The researchers demonstrated the instrument by scanning a 70- by-70-micron sample of calcite as it was first immersed in deionized water and later exposed to sulfuric acid.
After optimising other components on the microscope, such as the optics, instrumentation, and data acquisition systems, the team found that the instrument was able to scan the sample of calcite forward and backward, without any damage to the probe or sample.
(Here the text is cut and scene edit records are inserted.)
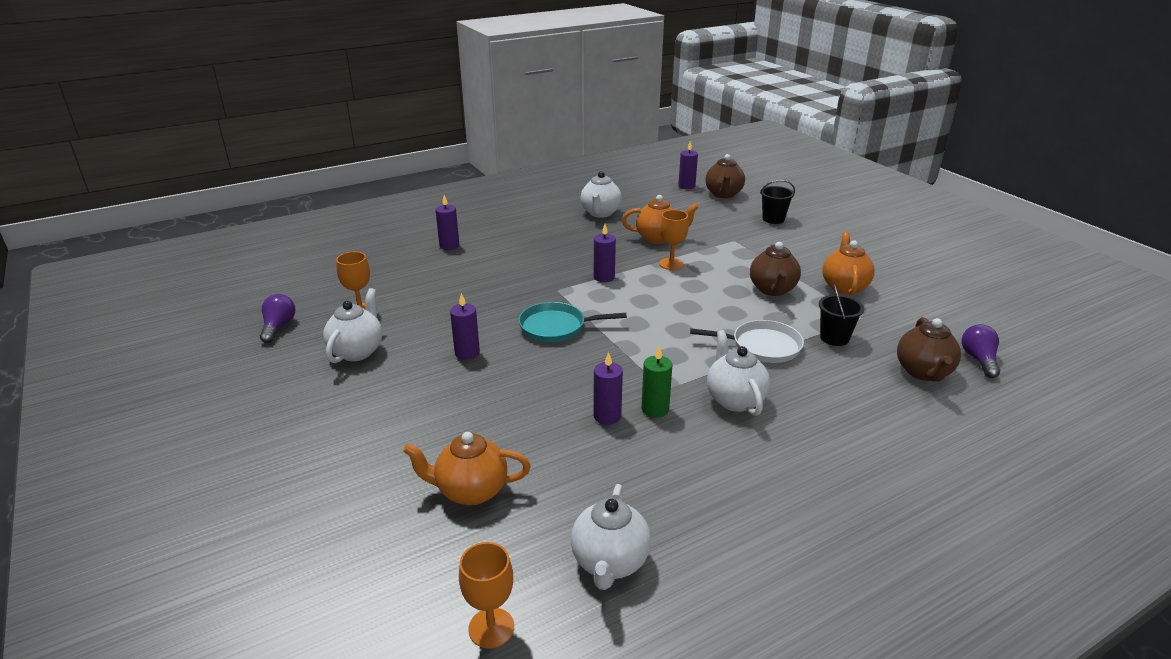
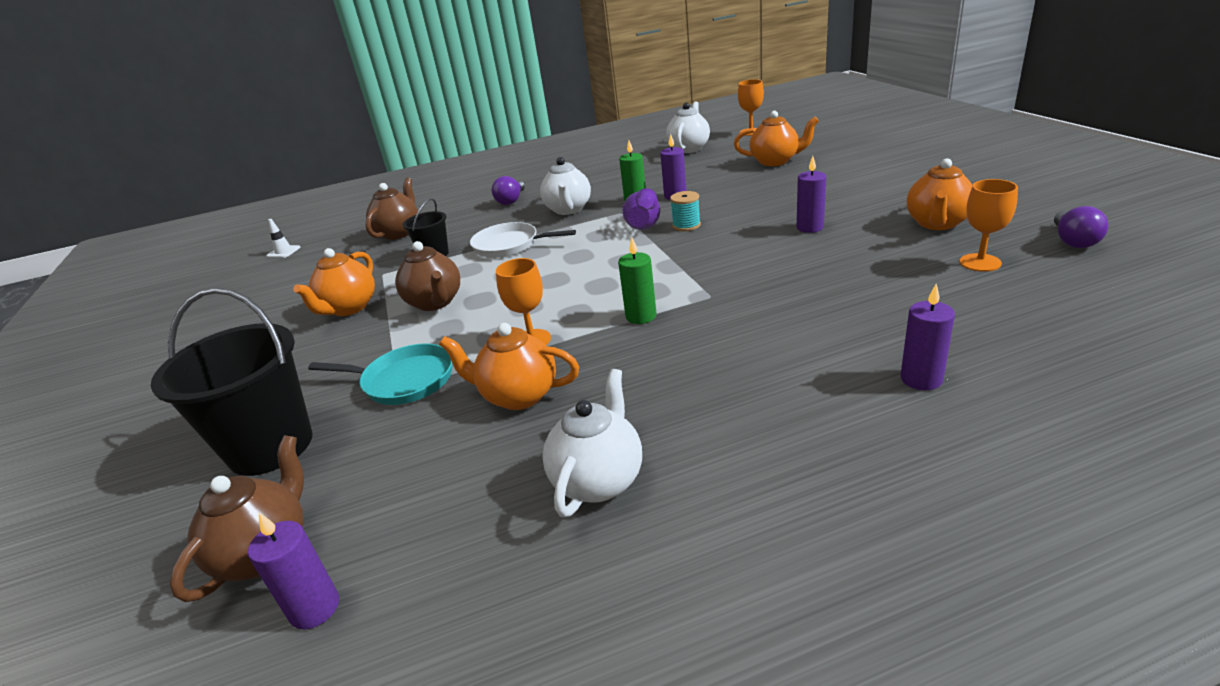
camera: 165 degrees left, 0 degrees up
white teapot [323,288,382,363] -> orange teapot [907,158,973,230]
turquoise pan [518,302,627,342] -> turquoise pan moved to [308,343,453,405]
purple candle [594,224,616,282] -> green candle [618,237,657,324]
brown teapot [750,242,801,296] -> brown teapot turned 135 degrees clockwise [395,241,460,311]
black bucket [760,180,795,224] -> black bucket [151,288,313,476], size x1.88
purple light bulb [962,324,1000,378] -> purple light bulb moved to [492,176,525,205]
none -> white traffic cone [267,219,301,258]
none -> purple vase [623,188,660,230]
none -> turquoise spool [670,191,701,231]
The microscope scans a sample faster than 2,000 hertz, or 4,000 lines per second
Using the microscope, the team observed the acid eating away at the calcite, expanding existing nanometer-sized pits in the material that quickly merged and led to a layer-by-layer removal of calcite along the material’s crystal pattern, over a period of several seconds.
Kamal Youcef-Toumi, a professor of mechanical engineering at MIT, says the instrument’s sensitivity and speed will enable scientists to watch atomic-sized processes play out as high-resolution “movies.”
“People can see, for example, condensation, nucleation, dissolution, or deposition of material, and how these happen in real-time — things that people have never seen before,” Youcef-Toumi says.
The amount of detail visible to scientists will open great opportunities to explore both common and exotic processes at the nanoscale, leading to potential engineering and scientific breakthroughs.
Currently, the microscope can output eight to 10 frames per second but the engineers say they are working to improve the instrument so it can output real video, which is at least 30 frames per second.
This research was supported, in part, by the Center for Clean Water and Clean Energy at MIT and KFUPM, and by National Instruments.